A relação
entre cinema e televisão vem se modificando e se adaptando desde que
os meios passaram a coexistir, a partir da segunda metade da década
de 1930. A princípio, os estúdios cinematográficos renegaram a
televisão, rotulando-a como uma novidade passageira, mas no fundo
tinham receio de perder seu espaço no mercado do entretenimento.
Quem gostaria de sair para ir ao cinema quando poderia ficar em casa
assistindo a programação gratuita na TV? Para combater esse
concorrente, os estúdios se recusaram a vender seus filmes para
compor as programações dos canais. Com o tempo, a mentalidade
mudou, e muitos perceberam que não apenas vender seus filmes, mas
também possuir seus próprios canais, poderia ser sua salvação.
O cinema
definitivamente não morreu com o advento da televisão, mas sua
lucratividade certamente diminuiu. Atualmente, são raros os filmes
que saem do vermelho apenas com a projeção cinematográfica; é a
vida de um filme após o circuito de cinemas que o salva da
bancarrota: DVDs, video on demand (VOD)
e exibições na televisão. A programação dos canais televisivos,
contudo, tem se tornado mais sofisticada e atraído mais público. O
equilíbrio conquistado com a cooperação está mudando
gradativamente, com a balança pendendo para a televisão e com o
cinema sofrendo sua maior ameaça desde a invenção desta.

Informações registradas:

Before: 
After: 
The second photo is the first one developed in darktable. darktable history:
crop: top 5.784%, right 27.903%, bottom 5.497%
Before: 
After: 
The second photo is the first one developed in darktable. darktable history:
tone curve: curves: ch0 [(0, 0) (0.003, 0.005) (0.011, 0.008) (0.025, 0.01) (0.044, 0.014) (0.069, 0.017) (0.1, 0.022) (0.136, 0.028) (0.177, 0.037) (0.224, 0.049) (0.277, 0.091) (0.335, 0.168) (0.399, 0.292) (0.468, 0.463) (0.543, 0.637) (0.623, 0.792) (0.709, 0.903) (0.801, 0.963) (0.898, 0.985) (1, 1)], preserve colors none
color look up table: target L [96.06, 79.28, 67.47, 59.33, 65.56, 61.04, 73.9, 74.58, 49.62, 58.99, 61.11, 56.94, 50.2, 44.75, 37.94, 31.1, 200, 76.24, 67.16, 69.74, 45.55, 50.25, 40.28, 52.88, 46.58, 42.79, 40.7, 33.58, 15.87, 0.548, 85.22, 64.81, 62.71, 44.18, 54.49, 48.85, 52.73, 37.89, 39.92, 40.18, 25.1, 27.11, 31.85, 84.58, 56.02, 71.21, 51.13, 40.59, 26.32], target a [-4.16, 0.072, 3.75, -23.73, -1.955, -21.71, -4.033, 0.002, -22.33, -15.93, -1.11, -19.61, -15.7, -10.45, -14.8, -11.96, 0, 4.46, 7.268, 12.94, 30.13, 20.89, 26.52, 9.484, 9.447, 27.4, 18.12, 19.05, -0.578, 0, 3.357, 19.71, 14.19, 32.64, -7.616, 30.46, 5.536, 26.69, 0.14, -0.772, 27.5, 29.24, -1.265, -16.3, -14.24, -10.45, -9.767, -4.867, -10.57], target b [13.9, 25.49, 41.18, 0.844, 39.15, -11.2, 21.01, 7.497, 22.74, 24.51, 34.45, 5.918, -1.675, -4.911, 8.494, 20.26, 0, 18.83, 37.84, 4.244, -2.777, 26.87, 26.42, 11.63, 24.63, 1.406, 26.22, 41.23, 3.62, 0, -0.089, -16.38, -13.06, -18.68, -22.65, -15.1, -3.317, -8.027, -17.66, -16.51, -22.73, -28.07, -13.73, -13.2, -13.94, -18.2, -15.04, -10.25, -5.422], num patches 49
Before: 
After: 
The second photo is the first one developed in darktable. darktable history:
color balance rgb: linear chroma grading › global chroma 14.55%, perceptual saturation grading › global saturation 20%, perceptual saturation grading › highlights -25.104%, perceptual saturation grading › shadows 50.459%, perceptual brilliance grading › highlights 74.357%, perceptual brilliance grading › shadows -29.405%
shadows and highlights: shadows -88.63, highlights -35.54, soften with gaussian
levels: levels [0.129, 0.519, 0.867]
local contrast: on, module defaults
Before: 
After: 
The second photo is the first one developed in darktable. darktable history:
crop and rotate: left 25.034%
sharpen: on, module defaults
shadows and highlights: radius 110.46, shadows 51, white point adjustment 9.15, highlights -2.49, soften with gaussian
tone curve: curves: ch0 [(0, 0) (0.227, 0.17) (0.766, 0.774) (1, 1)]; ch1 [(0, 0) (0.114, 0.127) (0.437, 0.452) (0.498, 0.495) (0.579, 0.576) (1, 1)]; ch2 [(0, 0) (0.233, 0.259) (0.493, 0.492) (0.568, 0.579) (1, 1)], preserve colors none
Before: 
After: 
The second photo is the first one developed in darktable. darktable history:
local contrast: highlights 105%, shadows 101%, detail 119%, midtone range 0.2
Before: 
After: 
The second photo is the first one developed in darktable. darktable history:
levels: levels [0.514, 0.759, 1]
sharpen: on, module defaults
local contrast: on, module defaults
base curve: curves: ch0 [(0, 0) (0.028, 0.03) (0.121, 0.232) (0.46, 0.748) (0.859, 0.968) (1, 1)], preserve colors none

Problemas a resolver:
A. De acordo com o texto sobre cinema e televisão, a partir de quando os dois meios passaram a coexistir?
B. Reproduza os registros do início até a linha que contém "color look up", incluindo essa linha.
O texto e os registros provêm de fontes diferentes.

Respostas às tarefas:
A. A partir da segunda metade da década de 1930.

B.
Before: 
After: 
The second photo is the first one developed in darktable. darktable history:
crop: top 5.784%, right 27.903%, bottom 5.497%
Before: 
After: 
The second photo is the first one developed in darktable. darktable history:
tone curve: curves: ch0 [(0, 0) (0.003, 0.005) (0.011, 0.008) (0.025, 0.01) (0.044, 0.014) (0.069, 0.017) (0.1, 0.022) (0.136, 0.028) (0.177, 0.037) (0.224, 0.049) (0.277, 0.091) (0.335, 0.168) (0.399, 0.292) (0.468, 0.463) (0.543, 0.637) (0.623, 0.792) (0.709, 0.903) (0.801, 0.963) (0.898, 0.985) (1, 1)], preserve colors none
color look up table: target L [96.06, 79.28, 67.47, 59.33, 65.56, 61.04, 73.9, 74.58, 49.62, 58.99, 61.11, 56.94, 50.2, 44.75, 37.94, 31.1, 200, 76.24, 67.16, 69.74, 45.55, 50.25, 40.28, 52.88, 46.58, 42.79, 40.7, 33.58, 15.87, 0.548, 85.22, 64.81, 62.71, 44.18, 54.49, 48.85, 52.73, 37.89, 39.92, 40.18, 25.1, 27.11, 31.85, 84.58, 56.02, 71.21, 51.13, 40.59, 26.32], target a [-4.16, 0.072, 3.75, -23.73, -1.955, -21.71, -4.033, 0.002, -22.33, -15.93, -1.11, -19.61, -15.7, -10.45, -14.8, -11.96, 0, 4.46, 7.268, 12.94, 30.13, 20.89, 26.52, 9.484, 9.447, 27.4, 18.12, 19.05, -0.578, 0, 3.357, 19.71, 14.19, 32.64, -7.616, 30.46, 5.536, 26.69, 0.14, -0.772, 27.5, 29.24, -1.265, -16.3, -14.24, -10.45, -9.767, -4.867, -10.57], target b [13.9, 25.49, 41.18, 0.844, 39.15, -11.2, 21.01, 7.497, 22.74, 24.51, 34.45, 5.918, -1.675, -4.911, 8.494, 20.26, 0, 18.83, 37.84, 4.244, -2.777, 26.87, 26.42, 11.63, 24.63, 1.406, 26.22, 41.23, 3.62, 0, -0.089, -16.38, -13.06, -18.68, -22.65, -15.1, -3.317, -8.027, -17.66, -16.51, -22.73, -28.07, -13.73, -13.2, -13.94, -18.2, -15.04, -10.25, -5.422], num patches 49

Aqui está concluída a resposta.